You weren’t home when your wife gave birth to your second son. Kyun was there with her. You heard what happened later. It was winter, and cold, but there was no firewood. For your wife, who was lying in a cold room after having given birth, Kyun chopped down the old apricot tree in the yard. He pushed the logs into the furnace under your wife’s room and lit them. Your sister burst into your wife’s room and scolded her, asking how she could do such a thing, since people say that family members will start dropping dead if you chop down a family’s tree. Kyun yelled, “I did it! Why are you accusing her?” Your sister grabbed Kyun by the throat. “Did she tell you to chop it down? You bastard! You awful boy!” But Kyun refused to back down. His large, dark eyes glittered in his pale face. “Then do you want her to freeze to death in a cold room?” he asked. “Freeze to death after having a baby?”
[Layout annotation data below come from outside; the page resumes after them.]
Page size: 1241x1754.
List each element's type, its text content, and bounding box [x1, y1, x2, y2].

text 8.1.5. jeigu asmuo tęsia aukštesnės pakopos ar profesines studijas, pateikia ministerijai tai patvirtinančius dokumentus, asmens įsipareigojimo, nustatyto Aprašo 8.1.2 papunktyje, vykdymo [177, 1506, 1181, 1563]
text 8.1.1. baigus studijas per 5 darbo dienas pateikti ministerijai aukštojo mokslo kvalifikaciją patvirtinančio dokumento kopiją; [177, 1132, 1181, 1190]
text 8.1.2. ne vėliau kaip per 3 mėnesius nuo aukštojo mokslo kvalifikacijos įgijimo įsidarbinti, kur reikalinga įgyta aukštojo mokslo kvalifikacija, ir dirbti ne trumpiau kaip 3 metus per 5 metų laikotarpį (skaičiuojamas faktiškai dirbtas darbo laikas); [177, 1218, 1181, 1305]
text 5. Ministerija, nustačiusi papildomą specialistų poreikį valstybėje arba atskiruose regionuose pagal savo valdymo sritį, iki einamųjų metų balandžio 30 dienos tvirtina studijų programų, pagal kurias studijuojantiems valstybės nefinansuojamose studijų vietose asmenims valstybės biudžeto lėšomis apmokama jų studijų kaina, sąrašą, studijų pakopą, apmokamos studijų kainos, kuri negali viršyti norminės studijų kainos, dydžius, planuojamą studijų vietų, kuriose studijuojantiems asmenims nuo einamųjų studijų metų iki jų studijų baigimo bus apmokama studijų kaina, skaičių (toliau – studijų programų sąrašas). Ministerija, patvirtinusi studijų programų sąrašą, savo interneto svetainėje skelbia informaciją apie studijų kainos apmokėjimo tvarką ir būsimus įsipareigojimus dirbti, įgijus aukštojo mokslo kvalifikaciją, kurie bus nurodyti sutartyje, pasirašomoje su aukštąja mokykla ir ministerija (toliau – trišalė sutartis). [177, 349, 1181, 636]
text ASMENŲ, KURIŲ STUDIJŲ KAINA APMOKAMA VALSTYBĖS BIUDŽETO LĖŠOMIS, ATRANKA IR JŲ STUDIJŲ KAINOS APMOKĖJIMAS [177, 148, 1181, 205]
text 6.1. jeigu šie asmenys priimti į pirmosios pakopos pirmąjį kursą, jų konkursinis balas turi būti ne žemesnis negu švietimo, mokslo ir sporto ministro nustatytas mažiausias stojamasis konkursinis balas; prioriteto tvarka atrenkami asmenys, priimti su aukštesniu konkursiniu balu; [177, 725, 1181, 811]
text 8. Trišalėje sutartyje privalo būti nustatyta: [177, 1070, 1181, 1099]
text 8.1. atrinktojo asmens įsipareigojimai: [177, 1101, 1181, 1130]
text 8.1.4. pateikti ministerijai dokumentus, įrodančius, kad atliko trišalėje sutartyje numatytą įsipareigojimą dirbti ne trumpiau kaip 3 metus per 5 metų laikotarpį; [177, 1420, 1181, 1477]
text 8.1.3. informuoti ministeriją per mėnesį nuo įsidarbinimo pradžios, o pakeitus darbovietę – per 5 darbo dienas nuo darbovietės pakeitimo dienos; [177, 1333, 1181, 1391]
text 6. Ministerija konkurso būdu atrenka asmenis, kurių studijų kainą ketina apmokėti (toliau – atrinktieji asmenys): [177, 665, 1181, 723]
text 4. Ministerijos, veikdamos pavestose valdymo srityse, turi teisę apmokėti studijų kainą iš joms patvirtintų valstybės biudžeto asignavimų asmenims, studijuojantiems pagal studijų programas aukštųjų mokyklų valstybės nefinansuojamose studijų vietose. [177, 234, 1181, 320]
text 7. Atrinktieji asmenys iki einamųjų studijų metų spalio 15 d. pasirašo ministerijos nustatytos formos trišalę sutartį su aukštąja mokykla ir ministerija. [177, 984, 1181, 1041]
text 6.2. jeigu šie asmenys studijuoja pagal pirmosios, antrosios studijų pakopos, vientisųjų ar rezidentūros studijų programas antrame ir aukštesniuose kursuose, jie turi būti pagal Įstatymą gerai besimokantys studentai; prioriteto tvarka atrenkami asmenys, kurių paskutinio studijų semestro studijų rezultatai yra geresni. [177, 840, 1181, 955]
Soon after that, Kyun left home to earn money. He was gone for four years. When he returned, penniless, your wife welcomed him back warmly. But Kyun had changed quite a bit while he was away. Though he had become a strapping young man, his eyes were no longer animated, and he appeared gloomy. When your wife asked him what he had done, and where he had gone, he wouldn’t answer. He didn’t even smile at her. You just thought the outside world had been unkind to him.
&nbs
p; It was the spot where the apricot tree had stood. Maybe twenty days had passed since Kyun returned home. Your wife ran up to the store in town, where you were playing a game of yut, her face ashen. She insisted that there was something wrong with Kyun, that you had to come home right away, but you were immersed in your game and told her to go ahead. Your wife stood there for a moment, stunned, then flipped over the straw mat on which the yut game was set out. “He’s dying!” she screamed. “He’s dying! You have to come!”
Your wife was acting so strangely that you started for your house, a knot in your stomach.
“Hurry! Hurry!” your wife shouted, leading the way. It was the first time she had gone ahead of you, running. Kyun was lying on the spot where the apricot tree had stood. He was writhing, frothing at the mouth, and his tongue was hanging out.
“What’s wrong with him?” You looked at your wife, but she was already overcome with grief.
It was your wife, who had found Kyun in that condition, who was called to the police station several times. Before they determined the cause of death, a rumor that she’d poisoned her brother-in-law with pesticide spread to the neighboring village. Your sister screamed at your wife, her eyes reddened, “You killed my baby brother!”
Your wife was calm as she was being questioned by the detectives. “If you think I killed him, then just put me away.”
Once, the detective had to bring your wife home; she’d refused to leave the station, asking to be locked up in jail. Your wife would rip out her hair and grab at her chest in grief. She would bang open the door and run to the well and gulp down cold water. Meanwhile, you ran around in the hills and in the fields, crazed, calling the dead boy’s name: Kyun! Kyun! The burning in your chest spread and you couldn’t stand the heat in your body. Kyun! There was a time when the dead didn’t speak and the ones left behind went crazy like that.